In yesterday’s post, I mentioned using candied orange peels as a garnish for Hot Toddys. It occurred to me afterward that not everyone knows how to make them, or how easy they are to make, so today’s post is a quick lesson in making candied orange peels.
These are so great to have on hand. I use them instead of the ubiquitous lemon rind for espressos, in baked goodies and as garnishes for cocktails — and did I mention they’re really EASY to make?
- oranges
- peel orange rind
- scrape away pith
- add salt and soak overnight
- drain and rinse well
- boil
- add sugar and water
- cook with sugar
- coat peels with sugar
- candied orange peel
- espresso with candied orange peel
- hot whiskey toddy
Candied – Sugared Orange Peel
4 oranges
1/2 teaspoon salt
2 cups sugar – divided
With a kitchen peeler, peel each orange rind vertically. Don’t dig the peeler in too deep. With the back of a knife, scrape the pith (the white membrane) from peel. Place them in a medium saucepan, cover in water and add the salt. Let stand overnight.

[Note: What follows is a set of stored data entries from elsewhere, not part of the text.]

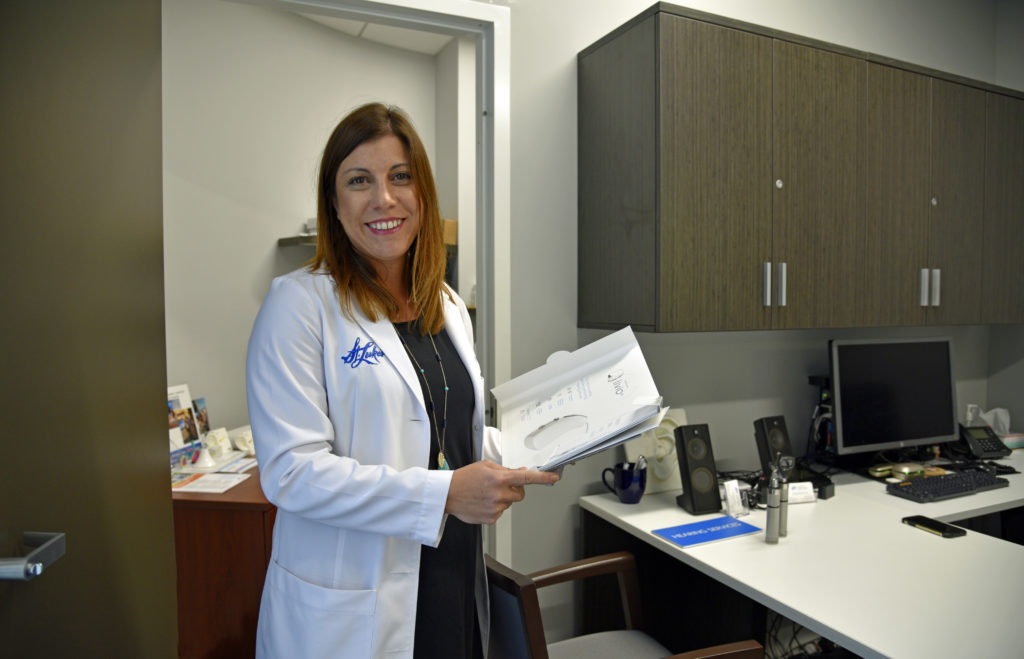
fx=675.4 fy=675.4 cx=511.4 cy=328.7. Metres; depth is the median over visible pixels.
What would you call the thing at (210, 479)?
paper
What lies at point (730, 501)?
card holder
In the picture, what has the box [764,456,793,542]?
otoscope
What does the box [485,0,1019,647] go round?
wall
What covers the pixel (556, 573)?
chair
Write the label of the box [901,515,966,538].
smartphone
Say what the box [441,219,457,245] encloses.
cardboard box
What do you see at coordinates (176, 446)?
brochure
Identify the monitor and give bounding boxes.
[828,337,958,455]
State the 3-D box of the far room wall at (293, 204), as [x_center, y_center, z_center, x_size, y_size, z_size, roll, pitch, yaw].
[-1.061,-0.211,3.269,1.978,2.886,0.320,-1,3,-26]
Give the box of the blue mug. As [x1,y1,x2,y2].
[600,461,645,503]
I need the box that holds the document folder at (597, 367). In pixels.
[493,326,667,475]
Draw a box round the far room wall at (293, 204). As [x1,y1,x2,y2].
[161,0,465,433]
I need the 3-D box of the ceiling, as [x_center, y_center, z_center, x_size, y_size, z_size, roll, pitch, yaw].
[0.052,-1.592,2.363,5.368,0.122,3.737,-1,3,-26]
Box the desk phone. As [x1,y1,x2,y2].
[955,423,1010,458]
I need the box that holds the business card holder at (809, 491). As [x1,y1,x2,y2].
[786,481,815,502]
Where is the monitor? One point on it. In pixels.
(910, 422)
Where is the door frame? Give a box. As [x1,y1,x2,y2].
[208,0,510,565]
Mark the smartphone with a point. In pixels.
(941, 528)
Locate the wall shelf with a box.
[277,234,317,246]
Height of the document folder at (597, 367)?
0.255 m
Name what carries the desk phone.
on the desk at (815, 618)
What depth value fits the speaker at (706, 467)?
2.00 m
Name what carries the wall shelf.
attached to the far room wall at (293, 204)
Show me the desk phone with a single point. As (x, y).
(973, 442)
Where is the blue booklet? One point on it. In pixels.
(712, 538)
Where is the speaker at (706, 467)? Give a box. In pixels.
[673,421,720,515]
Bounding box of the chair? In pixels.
[482,550,761,658]
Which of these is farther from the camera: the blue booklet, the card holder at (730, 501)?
the card holder at (730, 501)
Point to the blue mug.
(623, 489)
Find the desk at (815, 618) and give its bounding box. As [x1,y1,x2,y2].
[578,450,1023,658]
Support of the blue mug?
on the desk at (815, 618)
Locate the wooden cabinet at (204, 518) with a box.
[173,460,274,658]
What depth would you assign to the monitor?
2.45 m
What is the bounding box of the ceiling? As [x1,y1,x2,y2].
[294,11,454,56]
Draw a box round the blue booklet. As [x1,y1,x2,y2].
[653,516,763,547]
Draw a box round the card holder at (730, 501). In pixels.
[721,479,749,516]
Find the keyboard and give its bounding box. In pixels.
[885,469,1007,502]
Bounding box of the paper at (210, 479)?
[171,470,248,494]
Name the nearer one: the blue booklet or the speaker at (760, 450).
the blue booklet
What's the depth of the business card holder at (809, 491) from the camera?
2.12 m
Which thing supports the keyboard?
on the desk at (815, 618)
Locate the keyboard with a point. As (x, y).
(961, 487)
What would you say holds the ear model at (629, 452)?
on the desk at (815, 618)
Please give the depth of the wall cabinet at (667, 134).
2.07 m
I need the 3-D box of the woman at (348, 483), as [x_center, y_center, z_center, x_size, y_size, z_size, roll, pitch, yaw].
[-0.231,0.377,1.548,0.634,1.624,0.678,-1,3,-26]
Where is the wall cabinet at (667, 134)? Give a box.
[577,3,1023,332]
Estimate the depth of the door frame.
2.01 m
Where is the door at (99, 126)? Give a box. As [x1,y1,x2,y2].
[0,0,177,656]
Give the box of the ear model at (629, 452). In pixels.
[624,408,689,495]
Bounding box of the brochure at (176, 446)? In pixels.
[168,384,207,463]
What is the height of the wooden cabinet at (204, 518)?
0.760 m
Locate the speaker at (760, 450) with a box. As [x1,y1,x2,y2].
[753,416,792,478]
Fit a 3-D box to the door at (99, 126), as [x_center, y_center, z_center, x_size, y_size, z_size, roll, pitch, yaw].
[-0.668,0.215,0.927,0.126,2.206,0.916,0,2,-4]
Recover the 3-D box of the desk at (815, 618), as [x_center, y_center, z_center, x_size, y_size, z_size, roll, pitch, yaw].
[1.500,0.910,2.099,2.424,0.742,1.107,-1,3,-26]
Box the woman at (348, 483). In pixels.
[246,103,558,658]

Drain the next morning and rinse thoroughly.
Return the peels to the pot and cover them with cold water. Heat to boiling; boil for 1 minute and drain. Repeat twice to remove the bitterness from the peel.
Combine the peel, 1 1/2 cups sugar and 1/2 cup water. Heat and stir until the sugar dissolves. Reduce heat to low and simmer until peels are soft, about 10-15 minutes. Drain and roll the peels in the remaining sugar. Allow them to dry thoroughly.
These can be kept in the freezer in an airtight jar or container for several weeks. Cheers!